**WRITTEN PROBLEM**
Continue the account of Tun's remarks on Malaysian education and society, starting right after its final sentence.

— BEGIN SOURCE EXTRACT —

Tun replied that he personally never liked the Malaysian education system even when he was still the Prime Minister and that he wished to emphasize the importance of mastering the English language so as students can better grasp maths and science subjects where daily advancements and tremendous changes are all written in the English medium. That is why he insisted on having maths and science to be taught in English. He added that it was impossible to translate all technical advancements from English to the Malay language and the quickest way to acquire such knowledge and know-how was to be competent in English.

Tun's personal advice to Students in particular and Malaysians in general?
"Read as widely as you can, acquire knowledge and skills through reading as many books as you can. Nowadays people do not do much reading, kids play with their hand-held gadgets or computers etc, adults do the same. But reading books is so very important."

Asked about his comments on the perception that Malaysian society had become more polarised and divided in recent times, Tun remarked that there will always be extremists from all sides of the political divide and of all races and one had to have the courage as a moderate to speak up and not remain quiet although the tendency of a moderate is usually to be quiet and maintain a low profile. Tun said: "They (the extremists) will always be a minority but sometimes when we speak up we are accused ourselves of being an extremist (to much laughter from the floor). But if you do not speak up as a moderate, then you will be deemed to have accepted the extremists' views and so their views will set the agenda." He added that the perception of increased polarisation and division in Malaysian society was also a minority view as whenever he personally went out shopping to places like Pavillion in Kuala Lumpur as he liked to do, ordinary malaysians from all walks of life and ethnicity would come up to him and tell their children to shake his hands and greet him which would not happen if there truly was such polarisation and division in Malaysian society.

— END SOURCE EXTRACT —
— BEGIN DATA EXTRACT —

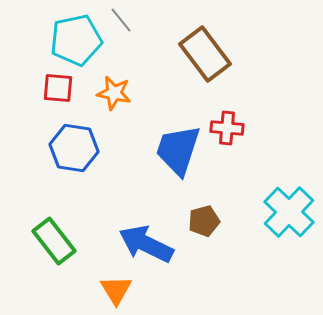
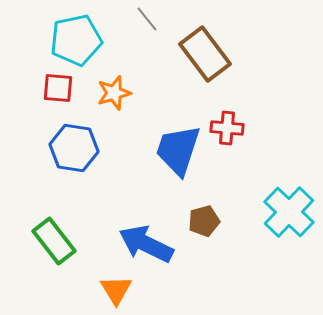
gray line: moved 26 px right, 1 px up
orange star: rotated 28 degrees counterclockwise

— END DATA EXTRACT —
— BEGIN DATA EXTRACT —

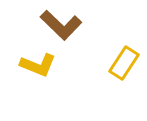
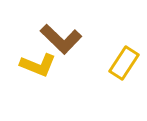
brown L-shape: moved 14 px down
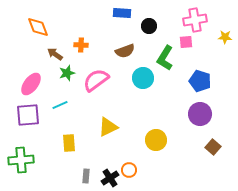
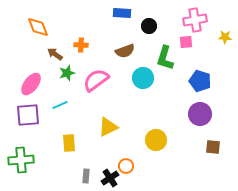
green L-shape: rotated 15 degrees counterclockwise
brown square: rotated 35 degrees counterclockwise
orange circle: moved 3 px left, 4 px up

— END DATA EXTRACT —

**TASK RESPONSE**
On communal politiics and whether the Barisan Nasional ethnic-based parties were themselves a cause of the perceived polarisation, Tun continued: "By and large we have gotten well together through the years after independence, despite the occasional bickering and quarrels. We have not become like Iraq, Syria or Libya for example. What is so important is the concept of "KONGSI" or Sharing in Malaysia. The Malays being the majority with the political power shared their political power while the Chinese with their dominant economic clout in Malaysia shared their economic power. We are not depriving anyone of their slice of the cake but we seek to enlarge the cake so that everyone can have a bigger slice of it respectively."
Tun stressed that only by continuing and being willing to Share can the  peace and stability enjoyed by all Malaysians and the nation's continued prosperity be assured and Wawasan 2020 or Vision 2020 (the year when the Malaysia government has set its target to become  a developed nation) is achieveable.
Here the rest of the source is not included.